This post was written by Lorraine Mullings Campos.
Last Thursday, Defense Secretary Leon Panetta outlined the Pentagon’s plan to change the priorities of the American military and implement budget cuts accordingly. This follows from last year’s Budget Control Act, which automatically cut $1.2 trillion of defense and non-defense spending when Congress did not pass legislation to reduce the budget. The Pentagon is now undertaking half a trillion dollars in cuts through its proposed budget. Although the budget is not final until February 13, Panetta’s remarks reveal two things: the pace of these cuts, and which industries will win and lose.
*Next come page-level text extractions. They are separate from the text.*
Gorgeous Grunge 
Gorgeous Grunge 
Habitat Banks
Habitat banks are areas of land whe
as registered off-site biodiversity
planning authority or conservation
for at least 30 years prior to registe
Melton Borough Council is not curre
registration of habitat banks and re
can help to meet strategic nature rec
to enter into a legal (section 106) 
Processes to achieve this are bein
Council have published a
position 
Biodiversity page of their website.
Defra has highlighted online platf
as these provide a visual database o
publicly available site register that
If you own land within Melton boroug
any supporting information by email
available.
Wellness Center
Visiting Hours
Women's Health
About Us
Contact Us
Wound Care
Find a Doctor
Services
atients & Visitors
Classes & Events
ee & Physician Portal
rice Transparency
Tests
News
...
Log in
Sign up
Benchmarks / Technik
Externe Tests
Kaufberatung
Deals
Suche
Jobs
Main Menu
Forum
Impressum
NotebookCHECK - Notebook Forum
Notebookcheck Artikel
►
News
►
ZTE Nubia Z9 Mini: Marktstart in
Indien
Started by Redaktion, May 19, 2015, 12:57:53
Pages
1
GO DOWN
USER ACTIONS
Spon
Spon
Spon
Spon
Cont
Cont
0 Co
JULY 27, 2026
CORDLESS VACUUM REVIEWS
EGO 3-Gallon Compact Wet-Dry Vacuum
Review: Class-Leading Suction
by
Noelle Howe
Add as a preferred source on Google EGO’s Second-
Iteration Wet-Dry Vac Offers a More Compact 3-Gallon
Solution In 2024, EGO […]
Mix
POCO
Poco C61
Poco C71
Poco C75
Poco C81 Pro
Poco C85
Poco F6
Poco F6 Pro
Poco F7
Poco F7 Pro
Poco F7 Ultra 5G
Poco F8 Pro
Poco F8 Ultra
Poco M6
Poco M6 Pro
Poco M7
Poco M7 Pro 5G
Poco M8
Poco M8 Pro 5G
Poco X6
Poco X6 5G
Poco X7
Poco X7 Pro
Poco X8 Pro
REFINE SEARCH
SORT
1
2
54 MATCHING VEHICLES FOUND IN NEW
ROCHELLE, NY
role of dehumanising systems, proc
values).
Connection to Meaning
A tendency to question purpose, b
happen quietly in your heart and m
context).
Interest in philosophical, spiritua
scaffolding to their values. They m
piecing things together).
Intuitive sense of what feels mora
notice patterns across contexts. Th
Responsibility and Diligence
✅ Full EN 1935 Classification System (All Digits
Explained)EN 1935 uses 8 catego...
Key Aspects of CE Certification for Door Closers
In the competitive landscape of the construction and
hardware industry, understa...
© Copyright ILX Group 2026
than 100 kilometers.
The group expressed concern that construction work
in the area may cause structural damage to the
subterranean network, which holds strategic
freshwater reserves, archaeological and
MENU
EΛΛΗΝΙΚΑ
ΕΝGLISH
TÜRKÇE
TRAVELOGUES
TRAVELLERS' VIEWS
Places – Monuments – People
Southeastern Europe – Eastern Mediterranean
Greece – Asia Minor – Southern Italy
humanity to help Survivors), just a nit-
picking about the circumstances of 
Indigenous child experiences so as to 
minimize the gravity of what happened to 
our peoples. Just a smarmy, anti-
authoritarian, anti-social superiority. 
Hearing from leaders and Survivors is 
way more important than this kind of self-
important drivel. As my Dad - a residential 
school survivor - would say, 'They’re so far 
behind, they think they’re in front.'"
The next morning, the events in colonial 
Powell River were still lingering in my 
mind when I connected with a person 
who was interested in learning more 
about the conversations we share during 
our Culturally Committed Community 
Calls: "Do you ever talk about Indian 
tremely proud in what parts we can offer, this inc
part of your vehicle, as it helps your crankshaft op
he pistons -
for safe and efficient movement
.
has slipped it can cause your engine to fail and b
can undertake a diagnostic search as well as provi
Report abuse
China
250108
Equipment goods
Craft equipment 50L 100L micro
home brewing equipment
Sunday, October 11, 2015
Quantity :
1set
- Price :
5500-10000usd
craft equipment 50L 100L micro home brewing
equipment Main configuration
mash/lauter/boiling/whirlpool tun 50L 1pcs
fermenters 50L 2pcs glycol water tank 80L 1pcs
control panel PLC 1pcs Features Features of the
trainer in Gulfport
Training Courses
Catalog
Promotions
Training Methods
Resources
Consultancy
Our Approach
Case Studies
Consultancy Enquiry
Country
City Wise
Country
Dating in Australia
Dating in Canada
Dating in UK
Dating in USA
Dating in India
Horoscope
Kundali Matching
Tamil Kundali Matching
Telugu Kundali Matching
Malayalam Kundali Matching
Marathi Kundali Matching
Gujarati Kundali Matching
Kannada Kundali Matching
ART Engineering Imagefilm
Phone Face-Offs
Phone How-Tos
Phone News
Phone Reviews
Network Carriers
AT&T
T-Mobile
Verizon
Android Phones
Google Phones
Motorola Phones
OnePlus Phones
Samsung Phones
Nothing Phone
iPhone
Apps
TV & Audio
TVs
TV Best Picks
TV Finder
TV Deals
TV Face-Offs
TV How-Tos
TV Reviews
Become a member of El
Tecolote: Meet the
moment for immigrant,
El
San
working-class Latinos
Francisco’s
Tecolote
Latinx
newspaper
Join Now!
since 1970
For FY2013, the pace is relatively slow—the Pentagon aims to cut $6 billion from its budget, down $531 billion to $525 billion. Over the long term, the Pentagon budget is expected to shrink by $487 billion over ten years, with $259 billion of cuts taking place in the next five years. However, commentators like former director of the Office of Management and Budget, Peter Orszag, note that the anticipated budget cuts are larger than what would likely be implemented.
If implemented, however, the Pentagon’s new priorities give some idea as to which industries will win and lose. On one hand, the proposed budget favors makers of unmanned aerial systems, along with cybersecurity, surveillance, and intelligence contractors. On the other hand, makers of certain weapons systems will likely feel some contraction. The proposed budget discards 108 to 144 fighter aircraft, reduces the number of littoral combat ships by two, and retires seven cruisers earlier than scheduled, affecting a number of well-established defense companies.
Although defense contractors have had an opportunity to prepare for the Pentagon’s budget cuts since August of 2011, this year’s reductions might give some indication of which companies and industries will successfully weather nine more years of increasingly aggressive cuts.